FOR ANYONE SICK of the nature of motley London, awash with turbans, bargain-seeking tourists and solid rivers of traffic, it’s a good idea to hurry down to Bath, about 190 kilometres from the English capital. Built with slabs of oolite (a kind of sandstone that the city keeps laundered) in a circle of hills on the banks of the river Avon, Bath fulfills your fantasies about what England should be and frequently isn’t - a model of 18th century urban planning unequalled in the length and breadth of the Old Dart.
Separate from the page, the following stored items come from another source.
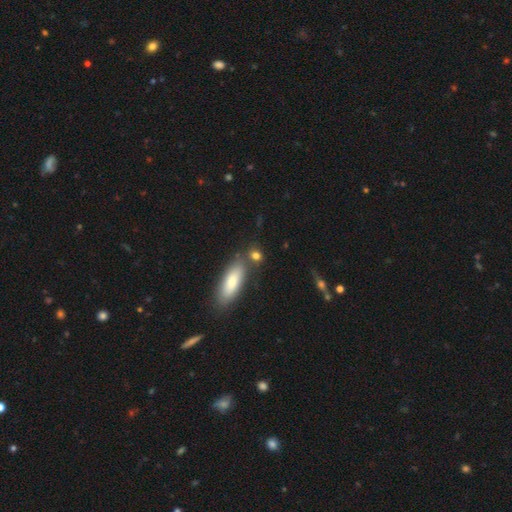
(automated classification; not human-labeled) Morphology: type=smooth (77%); roundness=in between (45%); merging=none (66%).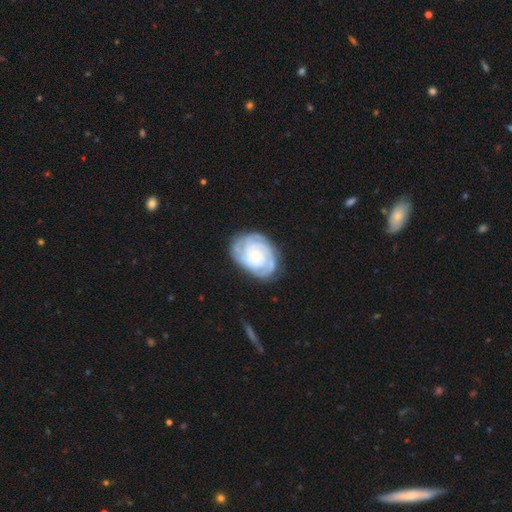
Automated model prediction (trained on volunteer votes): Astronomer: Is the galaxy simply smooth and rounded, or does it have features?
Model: featured or disk — 84%.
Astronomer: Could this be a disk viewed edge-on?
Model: no — 98%.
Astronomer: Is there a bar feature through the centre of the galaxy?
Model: no — 75%.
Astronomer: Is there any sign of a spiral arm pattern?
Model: yes — 96%.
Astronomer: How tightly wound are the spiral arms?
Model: tight — 76%.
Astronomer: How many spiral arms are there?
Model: can't tell — 30% (runner-up: 3, 25%).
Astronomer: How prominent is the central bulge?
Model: small — 68%.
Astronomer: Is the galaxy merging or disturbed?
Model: none — 75%.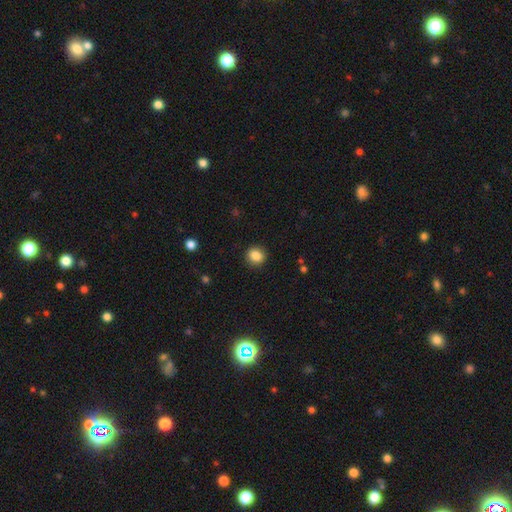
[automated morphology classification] Smooth or featured?
  - smooth: 85% *
  - star or artifact: 10%
  - featured or disk: 5%
How rounded?
  - round: 83% *
  - in between: 16%
  - cigar-shaped: 1%
Merging?
  - none: 90% *
  - minor disturbance: 7%
  - major disturbance: 2%
  - merger: 1%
I’m always a bit embarrassed to admit I studied Anglo-Saxon history as a university subject. It’s really hard to strike up cocktail party conversation with people who have never heard of King Penda of Mercia or St Alfege, an early Archbishop of Canterbury who was bumped off by the East Saxons of London during a drunken party held for some visiting Irish Vikings. I mention this only because writing about Bath allows me to tell you that King Edgar, the first monarch of all England, had the sense to be crowned in Bath in 973. He also had the wit to change the Saxon name of the town - Akemanceaster (Ploughman’s town) - to Bathanceaster in recognition of the fact that the Roman Emperor, Claudius, had created Aquae Sulis here, an early spa for bored legionnaries in the coldest, dampest part of the empire.

In fact, you can still come to Bath for your health, which was the reason behind my most recent visit. The new spa complex in Bath, a 21st century update on the Roman original, is now the pride of the town as the World Heritage-listed city tries to compete with ritzy European watering holes like Baden-Baden and Biarritz. It fails, of course, because the English aren’t really at ease with sophistication and good living, no matter what the marketing brochures say about Cool Britannia. But sometimes they really do get it, as illustrated by The Bath Priory Hotel and Restaurant, a member of the Small Luxury Hotels of the World group.
The maitre d’ of The Bath Priory was keen to test our wine knowledge at the very first opportunity. A young waiter came to the table with six glasses of white wine, and we were immediately immersed in an Options game. It was a bit sweet, very cold-climate and very reminiscent of that grand old leg-opener, Zeller Schwarzer Katz from Germany. “Wrong,” said the smug orchestrator of the shebang. “It’s a riesling from Kent.” That knowledge didn’t make the wine taste any better, but it did give us plenty of excuses for it.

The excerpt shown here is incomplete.